* TEXTE EXTRAIT *

2.3. Les opérateurs concours

2.3.1. Un paysage contrasté

Trois types d'opérateurs occupent la scène des examens et concours: 1) le type d'opérateur organique à vocation exclusive à l'exemple de l'Office national des examens et concours (ONEC) dépendant du secteur de l'Education nationale, pour le compte duquel il réalise la totalité des examens et concours relevant du statut particulier propre au secteur, 2) le type d'opérateur organique à vocation mixte, tels que les instituts et les centres de formation de l'enseignement et de la formation professionnelle et les instituts relevant d'autres ministères qui réalisent par priorité les examens et concours du secteur et accessoirement les concours et examens destinés aux corps communs et à d'autres corps et grades spécifiques à d'autres ministères qui recoupent les formations assurées par ces structure et 3) le type d'opérateur à vocation libre, à l'exemple des universités, de leurs facultés et d'autres instituts et écoles qui réalisent les concours au profit du tout-venant des administrations dans les filières où ces structures assurent des formations correspondant au profil des corps et grades concernés.

A côté de ce triptyque d'opérateurs, il subsiste un type original, si on veut, d'opérateurs, sans les citer mais ils se reconnaîtront d'eux-mêmes, qui font dans le mélange des genres. C'est une variété bien particulière d'opérateurs où les maîtres d'ouvrage des concours sont un peu juge et partie en se prévalant de ce que leur métier présente une technicité prégnante qui ne serait pas mobilisable chez les universités et autres instituts, qui vont donc se permettre de réaliser, contrôler, superviser et à interférer quasiment dans l'organisation, de bout en bout, des concours du secteur, allant jusqu'à la confection des sujets et la surveillance et à la correction des copies d'examen. On peut concéder que c'est fait peut-être de bonne foi, il n'empêche que le procédé n'est pas formellement régulier et qu'il contrevient a priori au principe qui régit les responsabilités du mandant et du mandataire en matière de concours, qui sont normalement circonscrites par l'article 19 du décret exécutif 12-194 du 25 avril 2012, précité, qui ne fait place à aucun doute sur la responsabilité des uns et des autres.

2.3.2. Un volontarisme à rentabiliser

Il s'agit surtout de reconsidérer l'intervention de l'université et de ses démembrements dans le processus d'organisation des concours et examens en reconnaissant dés l'abord que ces institutions, tout autant que les facultés et autres instituts, ont rendu et rendent encore de fiers services aux administrations.

* À FAIRE *
Les trois affirmations suivantes s'accordent-elles avec l'extrait sur les opérateurs de concours ? Pour chacune, répondez par oui ou par non, puis citez mot pour mot les termes décisifs du texte.
1. L'ONEC dépend du secteur de l'Éducation nationale.
2. Les universités organisent des concours pour un seul ministère.
3. Les responsabilités du mandant et du mandataire en matière de concours sont encadrées par l'article 19 d'un décret exécutif de 2012.

* ENREGISTREMENTS *

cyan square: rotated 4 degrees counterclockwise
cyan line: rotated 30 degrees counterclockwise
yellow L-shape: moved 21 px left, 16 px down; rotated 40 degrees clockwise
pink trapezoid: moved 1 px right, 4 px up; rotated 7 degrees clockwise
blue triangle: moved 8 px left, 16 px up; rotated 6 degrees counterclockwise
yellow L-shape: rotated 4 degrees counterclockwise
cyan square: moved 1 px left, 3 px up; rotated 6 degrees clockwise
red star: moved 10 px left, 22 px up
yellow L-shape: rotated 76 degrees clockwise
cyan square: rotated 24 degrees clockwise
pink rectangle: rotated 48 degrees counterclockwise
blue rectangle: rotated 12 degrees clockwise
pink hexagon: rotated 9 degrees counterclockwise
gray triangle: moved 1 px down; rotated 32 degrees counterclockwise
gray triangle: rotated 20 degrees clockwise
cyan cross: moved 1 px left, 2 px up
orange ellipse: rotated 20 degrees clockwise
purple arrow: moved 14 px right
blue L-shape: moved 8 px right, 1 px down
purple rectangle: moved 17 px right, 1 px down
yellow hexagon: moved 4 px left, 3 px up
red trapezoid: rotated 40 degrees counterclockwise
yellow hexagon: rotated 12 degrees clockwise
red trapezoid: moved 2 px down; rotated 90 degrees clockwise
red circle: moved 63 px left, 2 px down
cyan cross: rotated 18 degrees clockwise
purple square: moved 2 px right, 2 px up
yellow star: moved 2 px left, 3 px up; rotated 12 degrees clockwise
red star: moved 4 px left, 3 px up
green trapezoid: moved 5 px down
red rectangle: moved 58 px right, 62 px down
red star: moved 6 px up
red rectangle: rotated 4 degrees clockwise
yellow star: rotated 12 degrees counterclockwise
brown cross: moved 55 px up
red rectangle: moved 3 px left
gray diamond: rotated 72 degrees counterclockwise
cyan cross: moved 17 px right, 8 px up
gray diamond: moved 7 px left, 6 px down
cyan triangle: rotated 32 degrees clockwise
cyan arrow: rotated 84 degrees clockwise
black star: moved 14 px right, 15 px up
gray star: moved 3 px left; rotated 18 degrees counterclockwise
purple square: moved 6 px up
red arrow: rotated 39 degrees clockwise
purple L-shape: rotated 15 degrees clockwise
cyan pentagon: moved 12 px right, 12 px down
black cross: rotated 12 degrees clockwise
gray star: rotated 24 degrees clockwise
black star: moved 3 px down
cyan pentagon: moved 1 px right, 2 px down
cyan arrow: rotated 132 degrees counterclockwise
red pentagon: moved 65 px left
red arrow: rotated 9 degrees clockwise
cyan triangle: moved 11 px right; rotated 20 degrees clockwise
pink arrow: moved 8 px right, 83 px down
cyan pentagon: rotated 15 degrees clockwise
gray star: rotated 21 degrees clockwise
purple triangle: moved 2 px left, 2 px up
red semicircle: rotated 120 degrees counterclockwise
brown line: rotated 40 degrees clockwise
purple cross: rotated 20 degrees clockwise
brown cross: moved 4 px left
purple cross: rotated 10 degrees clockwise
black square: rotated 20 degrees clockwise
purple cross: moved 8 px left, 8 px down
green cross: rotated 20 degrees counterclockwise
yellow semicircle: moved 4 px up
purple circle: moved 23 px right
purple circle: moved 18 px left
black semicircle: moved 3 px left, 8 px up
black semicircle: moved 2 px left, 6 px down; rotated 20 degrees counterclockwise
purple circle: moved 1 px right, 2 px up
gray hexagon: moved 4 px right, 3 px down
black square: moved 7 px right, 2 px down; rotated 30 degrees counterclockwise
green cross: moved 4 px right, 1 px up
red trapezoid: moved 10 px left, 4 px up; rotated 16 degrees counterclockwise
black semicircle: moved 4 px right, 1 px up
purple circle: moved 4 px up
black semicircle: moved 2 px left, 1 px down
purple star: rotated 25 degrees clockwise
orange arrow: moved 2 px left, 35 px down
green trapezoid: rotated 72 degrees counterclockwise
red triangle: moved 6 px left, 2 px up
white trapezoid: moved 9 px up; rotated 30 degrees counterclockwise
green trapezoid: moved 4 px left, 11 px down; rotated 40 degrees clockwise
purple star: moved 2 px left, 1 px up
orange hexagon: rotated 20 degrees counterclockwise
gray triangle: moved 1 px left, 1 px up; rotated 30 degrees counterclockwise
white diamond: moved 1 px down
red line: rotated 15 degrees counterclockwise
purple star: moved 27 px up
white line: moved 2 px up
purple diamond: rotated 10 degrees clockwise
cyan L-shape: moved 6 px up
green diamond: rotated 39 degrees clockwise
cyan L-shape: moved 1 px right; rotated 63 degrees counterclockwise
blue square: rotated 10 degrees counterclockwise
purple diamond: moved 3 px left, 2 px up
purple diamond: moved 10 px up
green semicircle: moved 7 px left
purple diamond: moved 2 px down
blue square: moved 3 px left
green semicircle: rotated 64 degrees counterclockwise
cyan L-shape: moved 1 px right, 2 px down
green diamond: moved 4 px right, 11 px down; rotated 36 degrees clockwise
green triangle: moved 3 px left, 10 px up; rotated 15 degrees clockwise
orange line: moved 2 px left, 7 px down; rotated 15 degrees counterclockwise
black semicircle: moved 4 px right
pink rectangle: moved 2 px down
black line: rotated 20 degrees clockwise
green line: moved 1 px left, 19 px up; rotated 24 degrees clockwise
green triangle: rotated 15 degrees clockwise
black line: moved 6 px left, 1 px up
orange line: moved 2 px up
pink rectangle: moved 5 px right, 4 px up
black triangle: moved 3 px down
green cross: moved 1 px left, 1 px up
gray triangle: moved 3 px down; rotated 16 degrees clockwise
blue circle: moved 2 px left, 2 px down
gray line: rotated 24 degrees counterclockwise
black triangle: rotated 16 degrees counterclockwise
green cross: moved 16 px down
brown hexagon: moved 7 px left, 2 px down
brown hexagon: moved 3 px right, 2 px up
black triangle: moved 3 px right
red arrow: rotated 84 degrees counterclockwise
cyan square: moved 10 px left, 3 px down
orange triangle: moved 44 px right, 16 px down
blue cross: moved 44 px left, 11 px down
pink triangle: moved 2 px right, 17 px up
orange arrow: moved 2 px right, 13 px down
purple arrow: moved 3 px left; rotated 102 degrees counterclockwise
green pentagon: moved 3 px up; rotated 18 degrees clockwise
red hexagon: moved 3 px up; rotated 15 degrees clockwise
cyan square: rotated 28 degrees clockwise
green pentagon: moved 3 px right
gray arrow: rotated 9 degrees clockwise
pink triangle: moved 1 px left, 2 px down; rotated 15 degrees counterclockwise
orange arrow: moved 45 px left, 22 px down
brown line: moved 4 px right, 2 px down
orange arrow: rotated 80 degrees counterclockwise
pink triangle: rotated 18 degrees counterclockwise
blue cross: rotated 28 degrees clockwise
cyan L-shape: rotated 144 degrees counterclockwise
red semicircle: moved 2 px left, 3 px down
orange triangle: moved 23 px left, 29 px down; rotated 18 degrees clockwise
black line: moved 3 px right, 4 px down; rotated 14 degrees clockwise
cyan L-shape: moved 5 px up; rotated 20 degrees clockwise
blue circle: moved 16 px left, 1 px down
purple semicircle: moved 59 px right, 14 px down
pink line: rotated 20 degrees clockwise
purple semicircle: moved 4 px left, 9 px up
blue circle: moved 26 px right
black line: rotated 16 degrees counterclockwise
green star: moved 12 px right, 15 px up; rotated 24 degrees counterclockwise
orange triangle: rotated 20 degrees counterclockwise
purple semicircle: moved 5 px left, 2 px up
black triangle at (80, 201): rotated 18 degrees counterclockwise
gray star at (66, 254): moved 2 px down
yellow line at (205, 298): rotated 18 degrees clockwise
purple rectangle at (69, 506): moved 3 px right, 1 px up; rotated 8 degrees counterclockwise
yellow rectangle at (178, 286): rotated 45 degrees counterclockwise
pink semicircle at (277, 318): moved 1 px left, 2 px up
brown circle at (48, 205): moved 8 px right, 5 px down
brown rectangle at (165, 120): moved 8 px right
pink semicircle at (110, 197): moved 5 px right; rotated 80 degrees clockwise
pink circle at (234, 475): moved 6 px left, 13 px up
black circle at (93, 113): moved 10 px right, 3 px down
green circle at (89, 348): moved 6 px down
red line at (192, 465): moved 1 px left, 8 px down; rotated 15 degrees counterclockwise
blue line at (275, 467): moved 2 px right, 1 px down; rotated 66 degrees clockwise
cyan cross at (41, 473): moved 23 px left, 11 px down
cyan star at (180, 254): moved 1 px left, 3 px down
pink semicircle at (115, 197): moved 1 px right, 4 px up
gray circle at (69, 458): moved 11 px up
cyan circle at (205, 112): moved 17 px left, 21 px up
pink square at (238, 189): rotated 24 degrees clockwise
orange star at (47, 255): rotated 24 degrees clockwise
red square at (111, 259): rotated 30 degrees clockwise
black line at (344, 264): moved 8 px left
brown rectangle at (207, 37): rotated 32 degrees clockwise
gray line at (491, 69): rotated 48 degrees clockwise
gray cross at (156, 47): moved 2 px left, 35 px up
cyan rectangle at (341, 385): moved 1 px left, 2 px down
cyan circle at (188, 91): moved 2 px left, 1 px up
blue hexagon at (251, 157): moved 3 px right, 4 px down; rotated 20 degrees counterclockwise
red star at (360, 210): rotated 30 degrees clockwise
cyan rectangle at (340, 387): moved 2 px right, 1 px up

* CORRIGÉ *
1. Oui : « l'Office national des examens et concours (ONEC) dépendant du secteur de l'Education nationale ».
2. Non : « qui réalisent les concours au profit du tout-venant des administrations ».
3. Oui : « qui sont normalement circonscrites par l'article 19 du décret exécutif 12-194 du 25 avril 2012 ».